===== Source text =====
# Equitrek Super Sonic Horsebox who owns one?



## BYR (20 June 2012)

Anyone have one of these? 

I know people have mixed feelings over Equitrek, and I have read up on the historic threads! 

I would really like to hear from people who actually own one, as I would like to know how the living area works for them and whether or not they think some of the added extras are worth it or not! 

Thanks 

PS also posted this in NL as need an answer fairly quickly!


----------



## TiaPony (20 June 2012)

I have a supersonic.

Plus Points
Horse loves it
Lots of space for things in the living

Negative Points
Had big issues with tachograph draining battery 
Appalling service from equitrek
Some paintwork is peeling plus other bits are looking tatty and we've only used it about ten times!

Do you have any specific questions?


----------



## BYR (20 June 2012)

Thanks for the reply! 

I read on another thread about the tachograoh and battery problems, what causes it to drain the battery and how have you solved the problem? 

Is the paintwork the standard colour or the 'pay extra colour' ? Ours would be kept undercover, do you think that would help, or is it just bad paint in general?
===== Extracted records =====
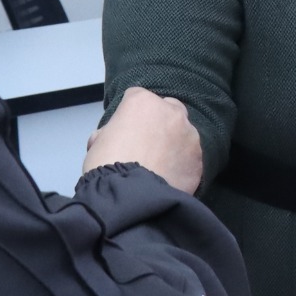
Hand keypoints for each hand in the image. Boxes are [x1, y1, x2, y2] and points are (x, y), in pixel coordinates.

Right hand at [85, 87, 203, 194]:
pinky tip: (169, 178)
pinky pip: (190, 158)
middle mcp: (171, 112)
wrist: (129, 198)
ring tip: (160, 166)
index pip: (137, 98)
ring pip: (184, 134)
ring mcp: (189, 135)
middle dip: (160, 123)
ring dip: (174, 144)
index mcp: (143, 102)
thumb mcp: (97, 143)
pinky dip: (182, 165)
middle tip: (148, 145)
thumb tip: (112, 137)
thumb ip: (110, 131)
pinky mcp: (199, 160)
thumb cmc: (107, 168)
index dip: (130, 116)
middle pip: (168, 110)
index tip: (127, 131)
=====
- Task set
1. According to the horsebox thread, what did the tachograph do to TiaPony's horsebox?
2. Reproduce the horsebox thread word for word, from "## TiaPony (20" to "about ten times!".
Please answer using only the horsebox thread, not the items.

- Responses by item number
1. It drained the battery.

2.
## TiaPony (20 June 2012)

I have a supersonic.

Plus Points
Horse loves it
Lots of space for things in the living

Negative Points
Had big issues with tachograph draining battery 
Appalling service from equitrek
Some paintwork is peeling plus other bits are looking tatty and we've only used it about ten times!